Texto para leer:
* * * * *
Primera singularidad
Para la autora, nadie puede decir «yo» antes de ser ya parte un «nosotros». A su vez, podría pensarse que esa pertenencia primera es garantizada por el lenguaje. Pero la primera singularidad del ser humano es «el hecho de que necesita a otros congéneres para adquirirlo». Por lo tanto, solo se es «bajo influencia de otros».
Pero un exceso de pertenencia conduce «a no ser jamás uno mismo». Por eso, el yo remitido a la herencia recibida fácilmente puede mutar de un sólido sostén de la identidad a su fagocitación. Es lo que acontece cuando el yo es «fagocitado por el «nosotros» de dogmas y códigos»; es la situación del integrismo, del integrista que «se percibe en la fidelidad absoluta a un sistema intacto que lo precedió y que debe sobrevivirlo».
Este exceso identitario es una ficción. «Los hijos se parecen más a su tiempo que a sus padres», dice un proverbio árabe que la autora recuerda.

La tradición es viva cuando se abraza a la novedad. Cerrarse a ese encuentro es inmovilizar la luz, congelar el agua fluida. Todo puede transformarse sin negar la herencia que modela una identidad. Esa dialéctica entre continuidad y cambio, Horvilleur la traslada al judaísmo, su propio grupo de pertenencia.
* * * * *
(Entradas del conjunto de datos)
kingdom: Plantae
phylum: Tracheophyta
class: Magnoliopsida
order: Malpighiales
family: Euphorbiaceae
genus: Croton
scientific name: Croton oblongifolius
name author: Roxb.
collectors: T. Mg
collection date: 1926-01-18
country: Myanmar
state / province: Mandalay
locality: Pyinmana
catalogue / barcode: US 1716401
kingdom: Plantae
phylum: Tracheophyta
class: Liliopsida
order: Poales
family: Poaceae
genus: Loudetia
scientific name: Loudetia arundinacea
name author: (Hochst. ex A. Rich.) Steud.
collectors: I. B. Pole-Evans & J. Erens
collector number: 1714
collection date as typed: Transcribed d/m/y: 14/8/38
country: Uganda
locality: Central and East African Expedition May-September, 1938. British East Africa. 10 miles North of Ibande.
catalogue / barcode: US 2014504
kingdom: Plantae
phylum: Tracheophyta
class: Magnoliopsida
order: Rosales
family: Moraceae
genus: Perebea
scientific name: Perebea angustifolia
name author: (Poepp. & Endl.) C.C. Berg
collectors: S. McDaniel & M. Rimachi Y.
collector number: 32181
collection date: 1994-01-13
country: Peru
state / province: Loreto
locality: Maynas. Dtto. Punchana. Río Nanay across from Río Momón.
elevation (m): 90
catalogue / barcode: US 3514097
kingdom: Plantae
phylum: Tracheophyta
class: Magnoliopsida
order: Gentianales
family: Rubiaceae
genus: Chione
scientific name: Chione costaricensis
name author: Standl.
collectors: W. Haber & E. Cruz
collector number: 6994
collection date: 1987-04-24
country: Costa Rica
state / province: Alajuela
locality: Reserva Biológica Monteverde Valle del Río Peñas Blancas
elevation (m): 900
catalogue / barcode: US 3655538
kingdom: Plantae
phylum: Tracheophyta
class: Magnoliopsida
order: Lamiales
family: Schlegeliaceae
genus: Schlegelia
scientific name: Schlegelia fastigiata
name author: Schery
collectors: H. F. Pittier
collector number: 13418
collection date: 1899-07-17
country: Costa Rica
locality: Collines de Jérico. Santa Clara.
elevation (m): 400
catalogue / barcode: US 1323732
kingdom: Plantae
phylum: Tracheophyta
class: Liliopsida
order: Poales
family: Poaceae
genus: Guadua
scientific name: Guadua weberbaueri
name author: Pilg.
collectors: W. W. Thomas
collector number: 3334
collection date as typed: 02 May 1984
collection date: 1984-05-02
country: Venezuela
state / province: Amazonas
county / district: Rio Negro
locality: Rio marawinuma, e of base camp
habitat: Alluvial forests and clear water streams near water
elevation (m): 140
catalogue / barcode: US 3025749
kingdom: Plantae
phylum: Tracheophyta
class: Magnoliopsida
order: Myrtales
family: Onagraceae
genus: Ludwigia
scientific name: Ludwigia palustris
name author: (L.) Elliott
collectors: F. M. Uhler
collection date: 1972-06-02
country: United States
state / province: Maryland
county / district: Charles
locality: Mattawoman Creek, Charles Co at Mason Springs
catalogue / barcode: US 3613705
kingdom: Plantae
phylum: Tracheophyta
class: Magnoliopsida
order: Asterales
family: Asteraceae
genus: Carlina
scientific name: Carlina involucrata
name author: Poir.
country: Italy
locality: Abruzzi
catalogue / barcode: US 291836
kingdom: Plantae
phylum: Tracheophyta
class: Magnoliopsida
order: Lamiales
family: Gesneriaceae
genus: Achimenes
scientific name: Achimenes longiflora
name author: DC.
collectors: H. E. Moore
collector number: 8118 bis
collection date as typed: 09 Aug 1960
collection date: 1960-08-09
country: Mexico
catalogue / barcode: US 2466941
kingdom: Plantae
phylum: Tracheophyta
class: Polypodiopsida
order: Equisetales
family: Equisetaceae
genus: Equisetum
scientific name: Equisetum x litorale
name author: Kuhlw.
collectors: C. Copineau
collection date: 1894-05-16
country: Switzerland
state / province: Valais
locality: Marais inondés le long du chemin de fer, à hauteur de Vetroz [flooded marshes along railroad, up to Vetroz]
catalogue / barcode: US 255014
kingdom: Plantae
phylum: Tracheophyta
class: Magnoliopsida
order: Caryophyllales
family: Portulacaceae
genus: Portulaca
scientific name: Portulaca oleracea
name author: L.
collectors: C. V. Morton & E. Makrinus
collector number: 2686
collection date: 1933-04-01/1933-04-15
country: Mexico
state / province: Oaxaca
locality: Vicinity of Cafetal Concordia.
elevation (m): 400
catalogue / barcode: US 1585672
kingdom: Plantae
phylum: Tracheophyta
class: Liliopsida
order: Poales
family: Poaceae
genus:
* * * * *
Tareas:
- A) Enumera todas las expresiones entre comillas angulares que aparecen en el párrafo del texto sobre la identidad que comienza con «Para la autora».
- B) Reescribe el fragmento del texto sobre la identidad comenzando en «La tradición es» y terminando en «grupo de pertenencia.», con «la luz» sustituido por «el fuego».
Las filas no tienen relación con el texto sobre la identidad.

Respuestas:
- A)
- «yo»
- «nosotros»
- «el hecho de que necesita a otros congéneres para adquirirlo»
- «bajo influencia de otros»

- B)
La tradición es viva cuando se abraza a la novedad. Cerrarse a ese encuentro es inmovilizar el fuego, congelar el agua fluida. Todo puede transformarse sin negar la herencia que modela una identidad. Esa dialéctica entre continuidad y cambio, Horvilleur la traslada al judaísmo, su propio grupo de pertenencia.